Since the Houthis seized control of Yemen’s western coast in 2015, relations with Sudan have become a supreme strategic interest for Israel. Through US pressure and Emirati mediation, Sudan signed the Abraham Accords in January 2021, though it has yet to exchange ambassadors with Israel.
Situated on the Red Sea and near the Bab al-Mandeb Strait, Sudan provides access to shipping routes leading to Israel’s port of Eilat in the Gulf of Aqaba and enables the monitoring of routes used to smuggle Iranian weapons to Gaza and Yemen.
“For Israel,” Osman Mekki, lawyer and founder of Sudan Doctors for Human Rights, told The New Arab, “Sudan represents not just a secondary battleground but a strategic buffer.”
Through the UAE and its surrogate, the RSF, Tel Aviv has found in the rhetoric of international maritime security a convenient pretext for expansion, with Sudan’s war serving both as justification and cover for its growing Red Sea footprint.
Indeed, Israeli sources reported in August 2025 that Israel was exploiting Sudan’s war to legitimise its military buildup in the Red Sea under the guise of “protecting global shipping lanes from Houthi threats”.
Several sources also reported that the RSF acquired advanced surveillance equipment flown into Sudan on aircraft linked to former Israeli military officer Tal Dilian. In October 2023, Israeli-made artillery was also observed in the RSF’s possession.
In comments to The New Arab, Eiad Husham confirmed that Emirati lobbying has extended to pro-Israel groups in Washington, working to amplify narratives favourable to the RSF in both the US and Israel while simultaneously deflecting scrutiny from Abu Dhabi’s own role in fuelling the conflict.
“After the fall of El-Fasher and the ensuing international backlash against the UAE,” Osman Mekki said, “propaganda and disinformation campaigns intensified, involving officials and media figures linked to Emirati outlets.”
In April, RSF official Youssef Ezzat drew a parallel between his faction’s war against Sudan’s army and Israel’s fight against Palestinian groups.
“What we are exposed to,” he told Israel’s Kan broadcaster, “Israel has suffered thousands of times from terrorist groups such as Hamas and other factions that Israeli citizens know well.”

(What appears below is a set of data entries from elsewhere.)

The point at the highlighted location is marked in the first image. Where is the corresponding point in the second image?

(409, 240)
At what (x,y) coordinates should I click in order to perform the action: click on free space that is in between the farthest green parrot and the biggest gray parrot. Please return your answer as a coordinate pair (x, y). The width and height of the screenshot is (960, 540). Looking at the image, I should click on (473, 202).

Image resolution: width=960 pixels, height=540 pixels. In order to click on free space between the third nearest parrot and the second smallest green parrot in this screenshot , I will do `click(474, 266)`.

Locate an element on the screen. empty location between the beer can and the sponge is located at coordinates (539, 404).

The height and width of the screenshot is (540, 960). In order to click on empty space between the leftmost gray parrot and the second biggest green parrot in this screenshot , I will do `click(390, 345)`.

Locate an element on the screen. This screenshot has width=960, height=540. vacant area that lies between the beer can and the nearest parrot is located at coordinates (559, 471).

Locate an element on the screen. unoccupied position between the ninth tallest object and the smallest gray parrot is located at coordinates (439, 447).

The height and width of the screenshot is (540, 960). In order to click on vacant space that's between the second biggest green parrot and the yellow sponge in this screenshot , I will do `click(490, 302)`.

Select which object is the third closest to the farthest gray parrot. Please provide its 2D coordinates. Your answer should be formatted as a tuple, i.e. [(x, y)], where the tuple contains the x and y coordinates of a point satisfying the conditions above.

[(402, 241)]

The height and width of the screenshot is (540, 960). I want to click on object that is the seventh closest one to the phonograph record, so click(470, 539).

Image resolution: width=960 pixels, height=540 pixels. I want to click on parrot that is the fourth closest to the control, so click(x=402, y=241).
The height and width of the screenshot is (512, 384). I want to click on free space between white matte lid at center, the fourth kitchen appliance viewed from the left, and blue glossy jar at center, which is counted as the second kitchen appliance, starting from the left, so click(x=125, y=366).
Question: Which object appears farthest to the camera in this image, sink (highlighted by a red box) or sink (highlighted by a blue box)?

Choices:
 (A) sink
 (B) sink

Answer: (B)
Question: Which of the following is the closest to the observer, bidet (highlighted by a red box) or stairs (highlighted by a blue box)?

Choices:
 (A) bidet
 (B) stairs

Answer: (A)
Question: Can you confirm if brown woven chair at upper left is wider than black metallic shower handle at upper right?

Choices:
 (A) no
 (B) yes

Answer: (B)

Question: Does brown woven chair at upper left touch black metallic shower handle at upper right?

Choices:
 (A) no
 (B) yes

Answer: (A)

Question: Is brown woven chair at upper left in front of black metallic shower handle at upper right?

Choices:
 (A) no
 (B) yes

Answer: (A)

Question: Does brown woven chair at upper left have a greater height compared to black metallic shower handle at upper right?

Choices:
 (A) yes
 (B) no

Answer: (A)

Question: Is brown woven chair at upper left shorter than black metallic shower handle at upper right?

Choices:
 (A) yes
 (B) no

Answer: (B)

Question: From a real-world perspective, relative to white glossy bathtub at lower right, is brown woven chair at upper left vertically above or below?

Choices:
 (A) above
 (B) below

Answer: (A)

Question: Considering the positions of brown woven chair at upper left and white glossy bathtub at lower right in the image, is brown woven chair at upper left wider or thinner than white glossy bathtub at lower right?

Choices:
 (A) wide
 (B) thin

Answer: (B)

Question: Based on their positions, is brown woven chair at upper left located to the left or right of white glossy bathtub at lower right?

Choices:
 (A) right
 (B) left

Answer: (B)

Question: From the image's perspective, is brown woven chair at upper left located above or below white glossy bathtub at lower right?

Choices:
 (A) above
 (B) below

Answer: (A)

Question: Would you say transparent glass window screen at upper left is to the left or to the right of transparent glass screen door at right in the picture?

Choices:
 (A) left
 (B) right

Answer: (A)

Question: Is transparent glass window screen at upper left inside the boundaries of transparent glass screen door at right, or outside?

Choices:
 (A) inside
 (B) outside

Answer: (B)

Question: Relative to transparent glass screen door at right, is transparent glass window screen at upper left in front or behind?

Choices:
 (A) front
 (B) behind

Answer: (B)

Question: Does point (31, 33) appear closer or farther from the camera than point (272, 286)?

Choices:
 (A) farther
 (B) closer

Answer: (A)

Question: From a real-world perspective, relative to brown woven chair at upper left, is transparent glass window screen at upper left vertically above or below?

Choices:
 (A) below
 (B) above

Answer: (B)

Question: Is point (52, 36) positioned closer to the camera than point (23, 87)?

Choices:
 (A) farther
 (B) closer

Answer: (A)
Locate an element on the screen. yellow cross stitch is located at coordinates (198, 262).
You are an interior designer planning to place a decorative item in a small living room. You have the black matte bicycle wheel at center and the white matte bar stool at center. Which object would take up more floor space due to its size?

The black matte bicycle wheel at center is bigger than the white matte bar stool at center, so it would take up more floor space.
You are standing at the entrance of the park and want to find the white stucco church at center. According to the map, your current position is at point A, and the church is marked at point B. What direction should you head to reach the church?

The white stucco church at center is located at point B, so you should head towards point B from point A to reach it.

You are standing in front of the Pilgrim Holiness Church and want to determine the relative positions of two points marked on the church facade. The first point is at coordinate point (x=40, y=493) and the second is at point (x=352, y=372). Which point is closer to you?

The Israeli state itself has joined the Emiratis in criticising the Sudanese military. Mere days after the RSF’s massacre in El-Fasher, a post on Israel’s official Arabic-language X account likened the army to the Muslim Brotherhood and Hamas.
As Israel castigates the Sudanese army, the RSF has begun to mirror Israel’s own discursive gymnastics. Luigi Daniele, senior lecturer in international humanitarian law at Nottingham Law School, observed that “the RSF is adopting the same language Israel uses to legitimise collective punishment.” Declaring “entire neighbourhoods or camps as ‘military zones’ is a clear attempt to strip civilians of protection… a tactic pioneered in Gaza,” he added.
“There is a strong argument to be made that Israel’s impunity has contributed to a broader erosion of accountability norms, which groups like the RSF have learned to exploit,” Osman Mekki told The New Arab.
“When powerful states like Israel face no meaningful legal or political consequences for clear violations of international humanitarian law,” he added.
“It normalises the principle of selective enforcement. It teaches armed groups and their backers… that accountability is negotiable, and that international legal mechanisms can be manipulated through narrative framing and geopolitical protection.”